## Brief A:
From the article on LGBT candidates for public office, transcribe the passage starting at "Since Trump’s election, protest" and ending at "the electoral system.".
## Brief B:
Answer these questions using the article on LGBT candidates for public office:
(i) In what year did Bayard Rustin make his appeal to activists in the black freedom struggle?
(ii) What body did Jose Sarria run for in San Francisco?
(iii) Where are Gary Nepon's papers held?

BY ON August 21, 2017

Since Trump’s election, protest has become a way of life for many in the U.S.  A week doesn’t pass without a flood of emails and posts on social media announcing the next march or rally in cities across the country.  But his election also puts front and center the question of how electoral politics needs to figure among the playlist of strategies and tactics that movement activists for social and economic justice deploy.  As Bayard Rustin argued in a 1965 appeal to activists in the black freedom struggle, ultimate success requires engagement with the electoral system.

For identity-based movements, one form that electoral involvement takes is running for public office.  The first explicit LGBT electoral campaign that I’m aware of was in 1961 in San Francisco, when Jose Sarria, a well-known and well-loved drag performer at one of the city’s popular bars, ran for the Board of Supervisors in response to intense police harassment of LGBT people.  But Sarria’s campaign was an isolated one-of-a-kind effort.  Not until the rise of a gay and lesbian liberation movement in the 1970s did running for office become one of the recognized forms of movement activism. Yet, even then, it was still relatively uncommon.

Gary Nepon was the first “out” LGBT candidate to run in Chicago for public office. His papers at the Gerber/Hart Library and Archives provide a view of how complex the relationship between a movement and electoral politics can be.  In the fall of 1977, Nepon began putting a campaign together to win a place on the ballot as a candidate for the Illinois state assembly from the 13th district on Chicago’s northside lakefront.  The district was already in the process of becoming identified as a center of LGBT (or “gay,” as the press referred to it then) life in Chicago.

## Dataset extract:

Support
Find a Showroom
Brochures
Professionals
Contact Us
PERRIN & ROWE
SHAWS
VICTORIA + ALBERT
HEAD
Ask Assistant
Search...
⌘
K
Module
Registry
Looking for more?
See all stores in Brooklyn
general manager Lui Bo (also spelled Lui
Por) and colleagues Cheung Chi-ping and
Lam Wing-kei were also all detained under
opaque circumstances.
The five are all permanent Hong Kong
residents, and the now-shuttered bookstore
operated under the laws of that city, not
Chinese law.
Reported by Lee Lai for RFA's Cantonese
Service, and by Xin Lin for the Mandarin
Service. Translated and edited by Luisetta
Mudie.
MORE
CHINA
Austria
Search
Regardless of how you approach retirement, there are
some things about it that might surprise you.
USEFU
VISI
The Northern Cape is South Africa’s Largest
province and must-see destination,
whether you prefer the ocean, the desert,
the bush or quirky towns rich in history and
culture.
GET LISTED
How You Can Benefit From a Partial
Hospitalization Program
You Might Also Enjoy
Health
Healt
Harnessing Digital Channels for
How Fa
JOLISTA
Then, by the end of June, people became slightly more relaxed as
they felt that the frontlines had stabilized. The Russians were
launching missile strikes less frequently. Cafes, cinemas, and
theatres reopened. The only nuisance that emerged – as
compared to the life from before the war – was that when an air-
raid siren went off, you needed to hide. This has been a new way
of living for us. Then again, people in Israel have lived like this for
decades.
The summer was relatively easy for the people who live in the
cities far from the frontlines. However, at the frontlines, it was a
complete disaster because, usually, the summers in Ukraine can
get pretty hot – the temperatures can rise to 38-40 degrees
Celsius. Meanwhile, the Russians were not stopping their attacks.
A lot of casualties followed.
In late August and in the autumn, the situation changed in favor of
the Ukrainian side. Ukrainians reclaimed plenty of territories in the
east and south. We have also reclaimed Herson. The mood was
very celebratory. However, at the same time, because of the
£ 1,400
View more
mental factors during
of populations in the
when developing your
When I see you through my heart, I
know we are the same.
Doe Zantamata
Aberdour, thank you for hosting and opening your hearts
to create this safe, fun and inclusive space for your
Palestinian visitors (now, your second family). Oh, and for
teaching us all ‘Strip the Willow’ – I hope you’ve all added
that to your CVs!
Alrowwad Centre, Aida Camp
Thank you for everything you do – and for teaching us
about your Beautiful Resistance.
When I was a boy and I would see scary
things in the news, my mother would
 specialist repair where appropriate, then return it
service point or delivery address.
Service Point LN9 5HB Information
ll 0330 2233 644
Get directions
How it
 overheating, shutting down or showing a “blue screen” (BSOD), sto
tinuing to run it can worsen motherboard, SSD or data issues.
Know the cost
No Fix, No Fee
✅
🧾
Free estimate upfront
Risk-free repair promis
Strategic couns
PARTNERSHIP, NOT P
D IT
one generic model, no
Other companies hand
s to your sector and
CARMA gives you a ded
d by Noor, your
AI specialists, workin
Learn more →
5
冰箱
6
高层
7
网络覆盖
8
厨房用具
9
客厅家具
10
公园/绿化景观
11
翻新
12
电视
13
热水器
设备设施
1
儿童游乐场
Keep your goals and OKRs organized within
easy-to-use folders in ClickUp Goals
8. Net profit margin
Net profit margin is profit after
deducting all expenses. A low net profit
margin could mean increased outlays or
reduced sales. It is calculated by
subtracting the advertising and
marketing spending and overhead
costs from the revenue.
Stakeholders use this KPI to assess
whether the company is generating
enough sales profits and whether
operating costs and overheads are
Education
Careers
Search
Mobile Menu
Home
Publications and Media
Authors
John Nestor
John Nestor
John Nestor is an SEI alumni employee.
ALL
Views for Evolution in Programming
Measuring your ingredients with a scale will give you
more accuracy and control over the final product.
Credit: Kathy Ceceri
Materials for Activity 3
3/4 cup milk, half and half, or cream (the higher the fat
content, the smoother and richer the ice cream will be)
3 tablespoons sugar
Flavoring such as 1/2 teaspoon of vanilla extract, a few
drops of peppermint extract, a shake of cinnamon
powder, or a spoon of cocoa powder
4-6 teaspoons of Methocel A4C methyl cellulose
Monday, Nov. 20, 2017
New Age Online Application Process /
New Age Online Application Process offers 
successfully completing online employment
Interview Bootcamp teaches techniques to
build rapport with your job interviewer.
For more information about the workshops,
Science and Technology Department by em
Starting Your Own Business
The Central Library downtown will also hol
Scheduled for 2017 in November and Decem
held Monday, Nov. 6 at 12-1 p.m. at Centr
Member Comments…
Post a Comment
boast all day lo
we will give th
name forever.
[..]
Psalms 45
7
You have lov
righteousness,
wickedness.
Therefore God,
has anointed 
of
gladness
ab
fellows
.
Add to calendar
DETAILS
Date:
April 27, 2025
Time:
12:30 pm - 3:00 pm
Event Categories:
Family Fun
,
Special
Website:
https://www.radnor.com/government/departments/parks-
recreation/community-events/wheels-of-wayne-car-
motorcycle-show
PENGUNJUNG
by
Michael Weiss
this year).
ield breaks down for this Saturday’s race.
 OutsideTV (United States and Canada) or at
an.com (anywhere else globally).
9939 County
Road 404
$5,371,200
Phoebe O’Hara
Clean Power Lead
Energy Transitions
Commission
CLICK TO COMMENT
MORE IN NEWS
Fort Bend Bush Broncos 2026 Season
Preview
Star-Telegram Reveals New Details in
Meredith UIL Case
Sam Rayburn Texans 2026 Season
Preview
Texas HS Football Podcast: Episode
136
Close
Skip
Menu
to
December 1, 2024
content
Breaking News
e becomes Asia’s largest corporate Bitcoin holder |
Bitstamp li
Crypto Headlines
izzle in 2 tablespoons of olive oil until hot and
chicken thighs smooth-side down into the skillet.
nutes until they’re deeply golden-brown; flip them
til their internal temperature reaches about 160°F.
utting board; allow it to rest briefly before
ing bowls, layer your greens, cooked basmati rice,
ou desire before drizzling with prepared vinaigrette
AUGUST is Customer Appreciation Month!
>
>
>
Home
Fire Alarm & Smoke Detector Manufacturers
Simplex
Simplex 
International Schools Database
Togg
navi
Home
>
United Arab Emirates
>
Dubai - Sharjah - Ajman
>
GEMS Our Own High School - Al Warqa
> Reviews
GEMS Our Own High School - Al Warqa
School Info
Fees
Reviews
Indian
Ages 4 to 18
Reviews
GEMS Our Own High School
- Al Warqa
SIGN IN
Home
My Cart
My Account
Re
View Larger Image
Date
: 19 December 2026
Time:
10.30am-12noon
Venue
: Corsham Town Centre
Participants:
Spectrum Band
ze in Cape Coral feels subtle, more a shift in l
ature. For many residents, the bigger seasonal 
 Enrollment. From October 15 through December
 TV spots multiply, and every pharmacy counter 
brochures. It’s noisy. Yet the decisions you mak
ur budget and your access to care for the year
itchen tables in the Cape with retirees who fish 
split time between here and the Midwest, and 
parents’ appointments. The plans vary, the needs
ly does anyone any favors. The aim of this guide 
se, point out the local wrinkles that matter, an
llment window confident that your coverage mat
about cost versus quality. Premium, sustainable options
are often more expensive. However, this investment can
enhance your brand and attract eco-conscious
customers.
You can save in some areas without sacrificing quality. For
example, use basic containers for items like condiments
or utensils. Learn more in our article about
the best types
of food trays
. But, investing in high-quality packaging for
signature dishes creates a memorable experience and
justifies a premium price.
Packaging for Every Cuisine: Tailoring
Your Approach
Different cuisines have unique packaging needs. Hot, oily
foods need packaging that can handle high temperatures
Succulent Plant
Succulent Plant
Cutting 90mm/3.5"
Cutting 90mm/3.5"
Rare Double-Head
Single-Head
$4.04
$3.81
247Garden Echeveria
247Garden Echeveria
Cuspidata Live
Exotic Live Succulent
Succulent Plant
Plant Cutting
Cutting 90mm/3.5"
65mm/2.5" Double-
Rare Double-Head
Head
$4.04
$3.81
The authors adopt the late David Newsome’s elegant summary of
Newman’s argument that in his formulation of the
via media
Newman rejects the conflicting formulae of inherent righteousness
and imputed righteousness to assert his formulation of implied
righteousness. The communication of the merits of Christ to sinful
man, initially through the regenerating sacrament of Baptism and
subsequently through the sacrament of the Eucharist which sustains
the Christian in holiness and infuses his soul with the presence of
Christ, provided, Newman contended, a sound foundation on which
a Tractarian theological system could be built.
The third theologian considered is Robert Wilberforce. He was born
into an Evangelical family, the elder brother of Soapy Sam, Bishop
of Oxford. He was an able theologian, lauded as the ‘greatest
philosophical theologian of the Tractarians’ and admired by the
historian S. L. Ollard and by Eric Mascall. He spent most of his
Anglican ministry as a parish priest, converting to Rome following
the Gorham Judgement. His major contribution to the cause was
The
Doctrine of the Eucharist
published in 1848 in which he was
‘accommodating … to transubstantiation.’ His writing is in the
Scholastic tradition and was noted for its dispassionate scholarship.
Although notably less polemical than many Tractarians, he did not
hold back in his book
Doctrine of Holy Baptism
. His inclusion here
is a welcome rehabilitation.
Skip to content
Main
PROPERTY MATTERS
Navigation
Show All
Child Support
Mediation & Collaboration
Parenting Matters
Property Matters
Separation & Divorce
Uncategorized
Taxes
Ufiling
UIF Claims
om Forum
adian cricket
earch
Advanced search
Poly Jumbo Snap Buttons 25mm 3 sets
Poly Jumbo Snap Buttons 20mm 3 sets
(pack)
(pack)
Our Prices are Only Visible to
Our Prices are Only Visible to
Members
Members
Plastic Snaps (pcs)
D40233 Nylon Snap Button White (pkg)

## Output A:
Since Trump’s election, protest has become a way of life for many in the U.S.  A week doesn’t pass without a flood of emails and posts on social media announcing the next march or rally in cities across the country.  But his election also puts front and center the question of how electoral politics needs to figure among the playlist of strategies and tactics that movement activists for social and economic justice deploy.  As Bayard Rustin argued in a 1965 appeal to activists in the black freedom struggle, ultimate success requires engagement with the electoral system.

## Output B:
(i) 1965
(ii) The Board of Supervisors
(iii) The Gerber/Hart Library and Archives